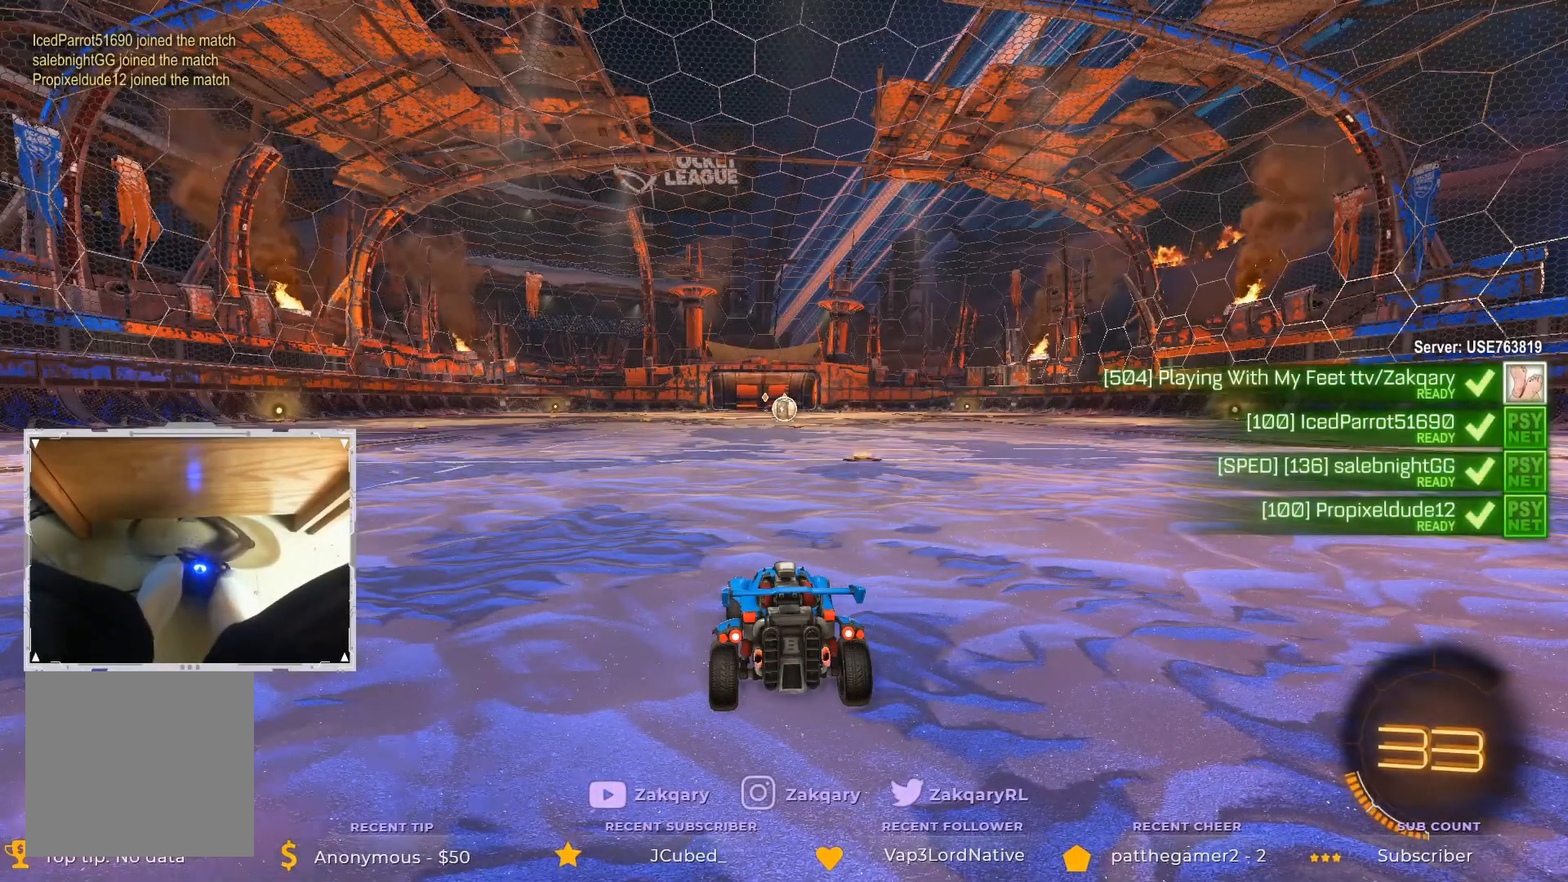
{"buttons": ["L1"], "left_stick": "center", "right_stick": "center", "events": []}
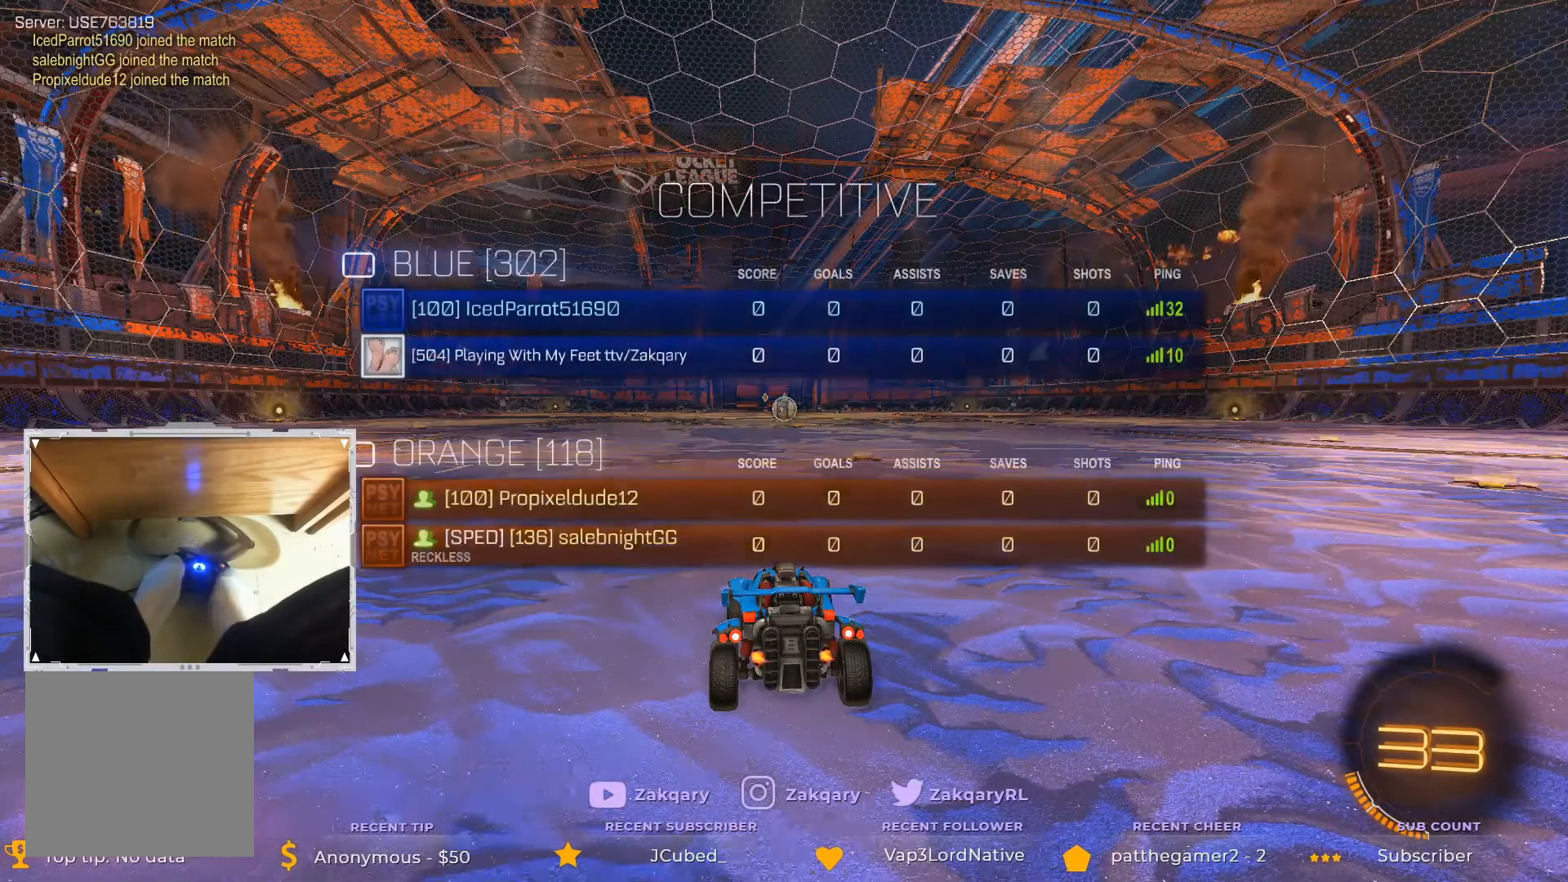
{"buttons": ["L1"], "left_stick": "left", "right_stick": "center", "events": [[202, "left_stick", "left"]]}
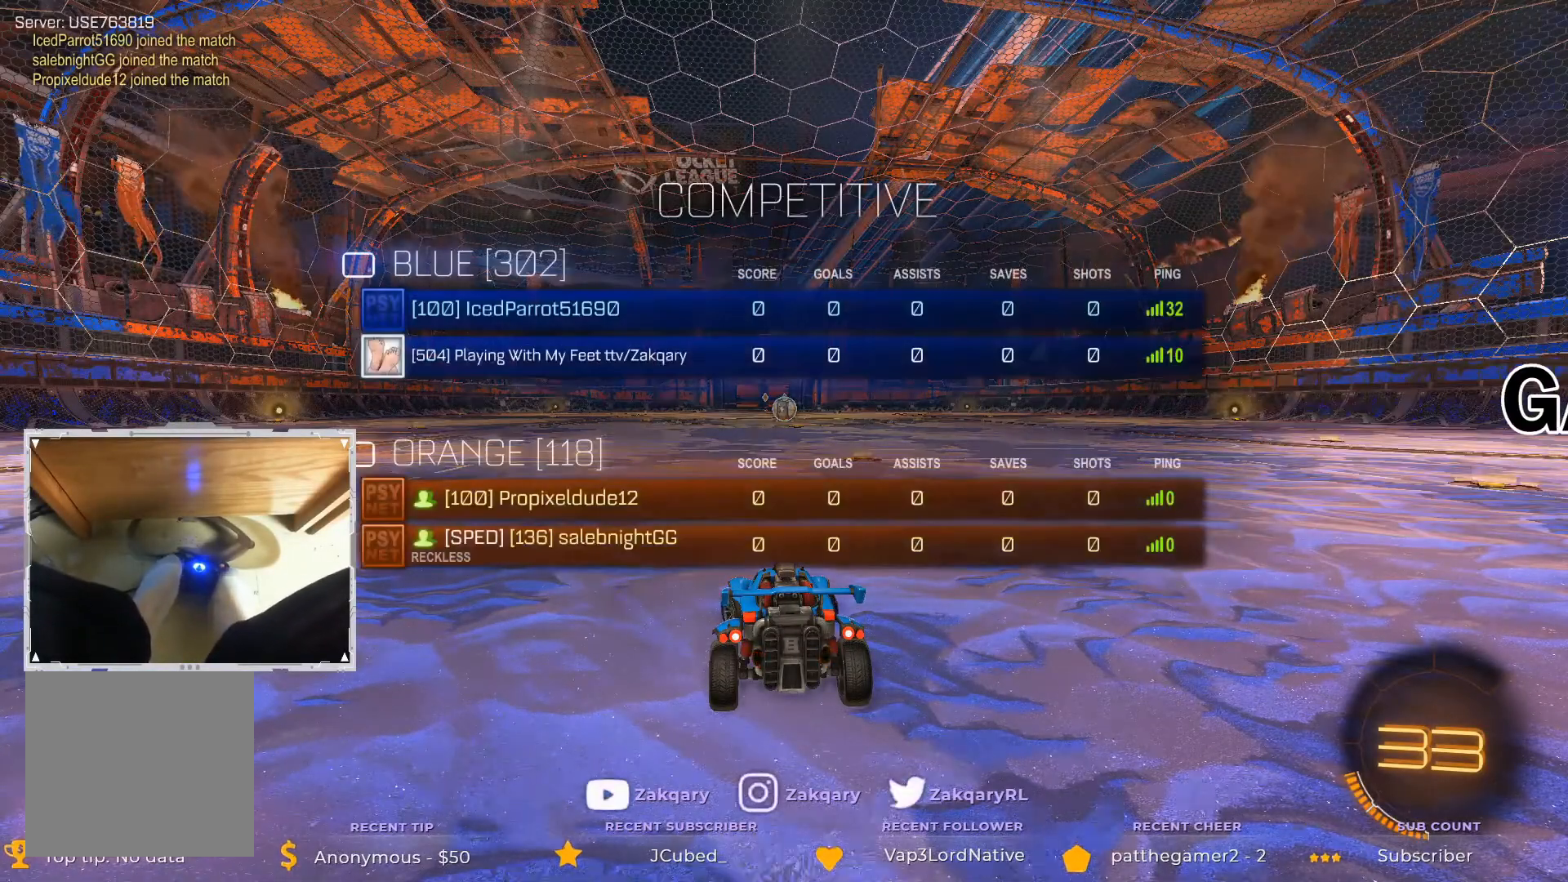
{"buttons": [], "left_stick": "center", "right_stick": "center", "events": [[118, "A", "down"], [169, "B", "down"], [236, "left_stick", "up-left"], [371, "L1", "up"], [421, "left_stick", "center"], [472, "A", "up"], [472, "B", "up"]]}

########

# Task to complete:
Where images occur in the data above, leave them out and repeat everything else exactly.

# Answer below:
{"buttons": ["L1"], "left_stick": "center", "right_stick": "center", "events": []}
{"buttons": ["L1"], "left_stick": "left", "right_stick": "center", "events": [[202, "left_stick", "left"]]}
{"buttons": [], "left_stick": "center", "right_stick": "center", "events": [[118, "A", "down"], [169, "B", "down"], [236, "left_stick", "up-left"], [371, "L1", "up"], [421, "left_stick", "center"], [472, "A", "up"], [472, "B", "up"]]}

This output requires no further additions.